15 Marzo 2034

1.4K 153 61
                                    

15 Marzo 2034
Ore 15:45

In quell'appartamento ci è già stato, ma adesso è come entrarvi per la prima volta.

Manuel gli ha ripetuto mille volte che può rimanere tutto il tempo del mondo - anche il resto della vita, per quanto non sia mai stato detto a voce alta - eppure Simone si sente comunque in difetto ad essere lì.

«Ti ho preparato il letto de là» esclama Manuel, chiudendosi la porta blindata alle spalle.

Simone è rimasto in piedi, al centro del minuscolo ingresso. Ha zoppicato per arrivarci, a causa della fasciatura alla gamba che si è rivelata una lieve distorsione. Regge in una mano - quella non ingessata - un borsone contenente pochi effetti personali; non è tornato alla vecchia casa per recuperarli tutti e immagina che ricomprerà ciò che gli serve. Si stringe nelle spalle, lancia un'occhiata distratta all'altro ragazzo, che intanto gli gira intorno finché non gli si ferma di fronte e si ritrovano faccia a faccia.

«Non devi» sussurra Simone, abbassando lo sguardo.

«Non devo - cosa?».

«Questo, tu— Lasciarmi il tuo letto, non...».

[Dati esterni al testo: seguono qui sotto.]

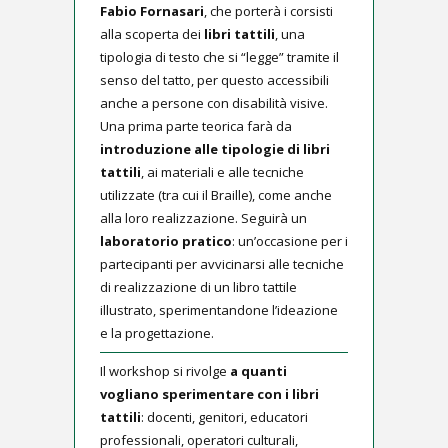
Fabio Fornasari
, che porterà i corsisti
alla scoperta dei
libri tattili
, una
tipologia di testo che si “legge” tramite il
senso del tatto, per questo accessibili
anche a persone con disabilità visive.
Una prima parte teorica farà da
introduzione alle tipologie di libri
tattili
, ai materiali e alle tecniche
utilizzate (tra cui il Braille), come anche
alla loro realizzazione. Seguirà un
laboratorio pratico
: un’occasione per i
partecipanti per avvicinarsi alle tecniche
di realizzazione di un libro tattile
illustrato, sperimentandone l’ideazione
e la progettazione.
Il workshop si rivolge
a quanti
vogliano sperimentare con i libri
tattili
: docenti, genitori, educatori
professionali, operatori culturali,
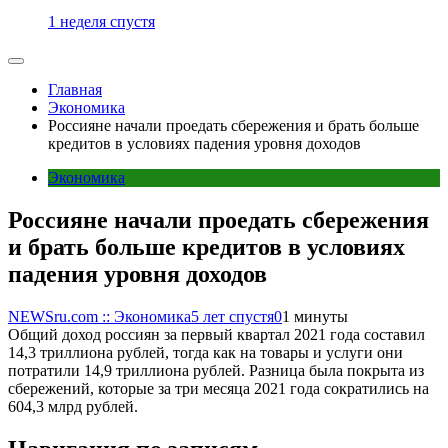
1 неделя спустя
Главная
Экономика
Россияне начали проедать сбережения и брать больше
кредитов в условиях падения уровня доходов
Экономика
Россияне начали проедать сбережения
и брать больше кредитов в условиях
падения уровня доходов
NEWSru.com :: Экономика
5 лет спустя
0
1 минуты
Общий доход россиян за первый квартал 2021 года составил
14,3 триллиона рублей, тогда как на товары и услуги они
потратили 14,9 триллиона рублей. Разница была покрыта из
сбережений, которые за три месяца 2021 года сократились на
604,3 млрд рублей.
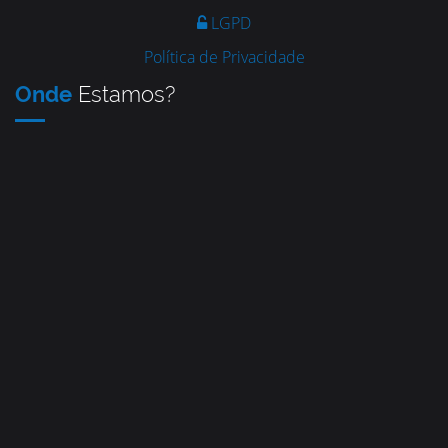
LGPD
Política de Privacidade
Onde
Estamos?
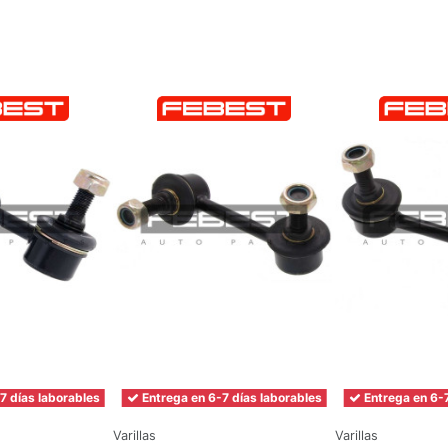
7 días laborables
Entrega en 6-7 días laborables
Entrega en 6-7
Varillas
Varillas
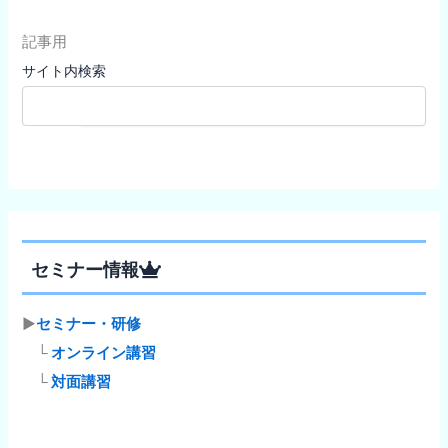
記事用
サイト内検索
検索
セミナー情報
▶
セミナー・研修
└
オンライン講習
└
対面講習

«Ho un divano molto comodo» puntualizza Manuel e allarga un sorriso sulle labbra. Cerca di farlo risultare il più naturale e rassicurante possibile.

«Sì, ma—».

«Se me inizia a fa' male la schiena, te 'o dico, ma quello penso sia più pe' l'età».

Quell'ultima battuta provoca una lieve risata in Simone - leggera e a stento percettibile, però Manuel non lo sente e vede ridere genuinamente da almeno dieci anni, quindi quel suono è al pari di una dolce melodia.

«Non hai neanche trent'anni» fa notare il primo.

«Guarda che dopo i venticinque è tutto 'n tracollo co' gli acciacchi». Manuel fa una breve pausa durante la quale con delicatezza sfila il manico del borsone marrone dalla presa dell'altro ragazzo, per posarlo in equilibrio sul bracciolo del divano.

«Senti, uhm—» sospira poi. «Io devo annà a sistemà delle cose al locale, faccio veloce».

«Okay».

«Massimo un'ora».

Simone annuisce. La risata è già svanita e ora sforza l'ombra di un sorriso. «Tranquillo, davvero».

Ma Manuel tranquillo non lo è affatto. Ha smesso di esserlo da giorni.

«Non ce pó venì qua, mh?» esterna anche se, forse, non è necessario. «C'ha n'ordinanza restrittiva, se s'avvicina a meno di cinquecento metri—».

«Lo so» lo interrompe Simone, prendendo un respiro profondo. «È sicuro qui». Pronuncia l'ultima frase con leggera incertezza, come se nessun luogo potesse esserlo, sicuro.

È un po' ciò che succede quando quello che dovrebbe essere un rifugio diventa una trappola, quando la persona che dovrebbe amarti diviene quella pronta a distruggerti.

«È sicuro» Manuel gli fa da eco. «Se ce sta qualcosa che non va, me puoi chiamà, mh? Ma io torno subito, te lo prometto». Prova l'istinto viscerale di allungare una mano e sfiorargli il viso. Vorrebbe accarezzarlo, passare i polpastrelli sul contorno dei suoi lividi come se ciò servisse a lenirli. Però non lo fa.

Ha paura di qualsiasi contatto come se esso potesse essere dannoso, in qualche modo. In ospedale gli hanno spiegato e illustrato attentamente molti aspetti di quel trauma ripetuto negli anni: la dottoressa Brilli gli ha esposto la fragilità della situazione, di come, per Simone, ogni cosa deve essere fatta a piccoli passi, compreso il toccarlo, il parlargli di determinate cose.